Entschwinden und verbleiben

von Kusanowsky

Es ist bis heute kaum abzuschätzen, welche Lernprozesse die Gesellschaft durchlaufen muss, um mit dem Erfahrungswandel, den das Internet nach sich zieht, Schritt halten zu können. Die Industriegesellschaft zeichnete sich vor allem dadurch aus, dass der gesamte Bereich der Warenproduktion und die sich darum herum aufbauenden Systeme ein spezifisches Verhältnis zur menschlichen Körperumwelt einrichten mussten. Dabei ging es in erster Linie um die Verfügung über Körper ohne die Zugriffsmöglichkeit eines Körpers auf einen anderen. So ist es kein Wunder, wenn man eine simultan ablaufenden Steigerung von Körperverdrängung und Körperaufwertung in der modernen Gesellschaft feststellen kann. Um den Körper auf den Bildschirm dieser Gesellschaft zu bekommen, erscheinen Menschen im allgemeinen und Körper und Psyche im besonderen als Umweltfaktoren für funktional-differenzierte Teilsysteme. Die evolutionäre Möglichkeit dieser funktional ausdifferenzierten Teilsysteme besteht nun in ihrer Möglichkeit, über sich selbst zu reflektieren und dies in die Systemgestaltung einfließen zu lassen, indem man etwa danach fragt, wie über den Körper und das Verhältnis von Individuum und Gesellschaft kommuniziert wird. Geht man von einer begrenzten Resonanzfähigkeit der Gesellschaft gegenüber ihrer Personen- und Körperumwelt aus, so fallen vor allem auf die Paradoxien von Körperaufwertung und Körperverdrängung auf, sobald die Gesellschaft mit Körperthematisierung auf sich selbst und ihre Defizite reagiert.

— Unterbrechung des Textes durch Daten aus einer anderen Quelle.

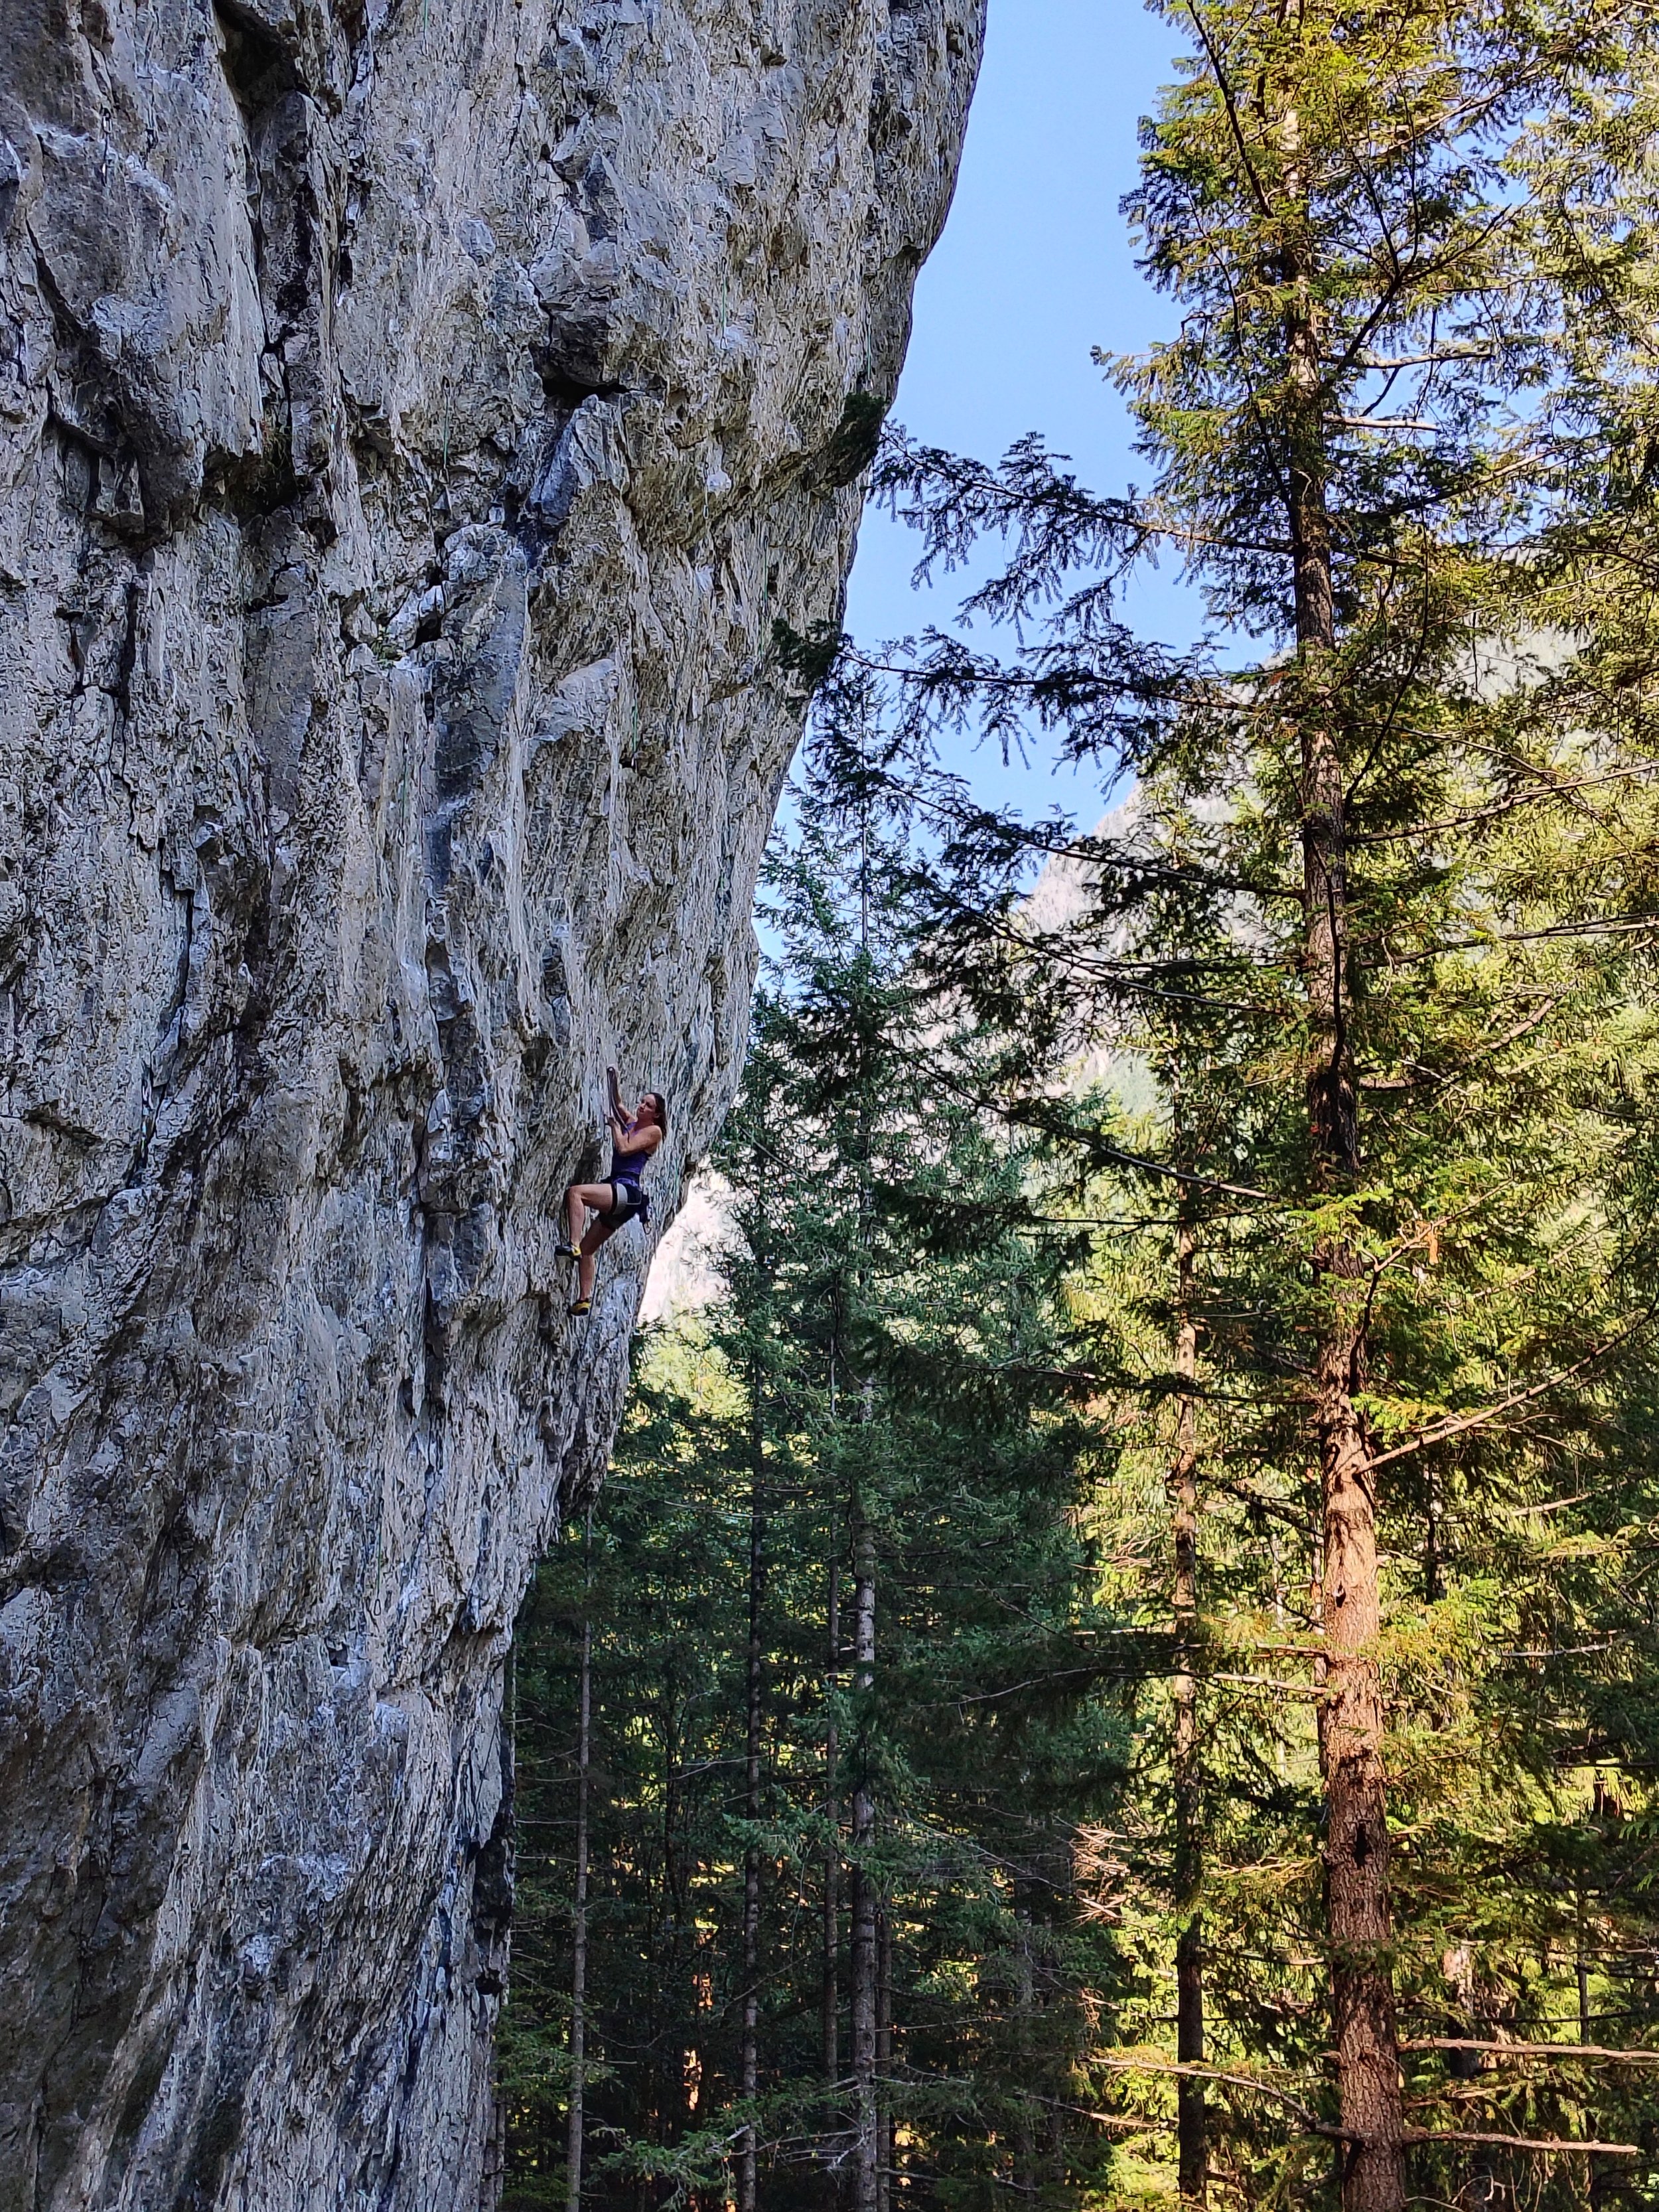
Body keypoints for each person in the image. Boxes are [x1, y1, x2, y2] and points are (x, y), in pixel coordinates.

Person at [557, 1067, 667, 1316]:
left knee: (576, 1194)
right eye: (642, 1103)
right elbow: (617, 1104)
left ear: (657, 1114)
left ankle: (572, 1243)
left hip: (626, 1190)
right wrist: (613, 1079)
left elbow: (625, 1148)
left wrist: (614, 1127)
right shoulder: (631, 1122)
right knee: (589, 1250)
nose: (641, 1107)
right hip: (624, 1199)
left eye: (648, 1106)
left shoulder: (654, 1132)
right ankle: (584, 1299)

Der Körper scheint zu einem Symbol für eine noch kontrollierbare Wirklichkeit, zum Vehikel für Selbstbehauptungsstrategien und Kausalitätserfahrungen, zur einer Sinninstanz zu werden, an der sich eine Vielzahl von Spezialisten zu schaffen machen. Zwar treten manche dieser Körperspezialisten mit dem Anspruch auf, eine wie auch immer geartete Ganzheitlichkeit des Körpers zu betrachten, doch möchte man vermuten, dass auch die Spezialisierung auf das scheinbar Unspezialisierte eine Spezialisierung ganz im Sinne der modernen Gesellschaft ist. Gleichzeitig wird deutlich, dass diese Simultanpräsenz von Körperverdrängung und Körperaufwertung nicht als Nullsumenspiel funktioniert. Sie scheint als Daueraufgabe bestehen zu bleiben, insbesondere unter Berücksichtigung virtueller Kommunikationsmöglichkeiten. Die ökonomische Kolonisierung des Körpers hat zur Herstellung sich selbst reflektiertender Identitätsvorstellungen geführt und diese Strukturbildungen bilden die entscheidende Grundlage für die Ausgestaltung von Körperinszenierungssimulationen.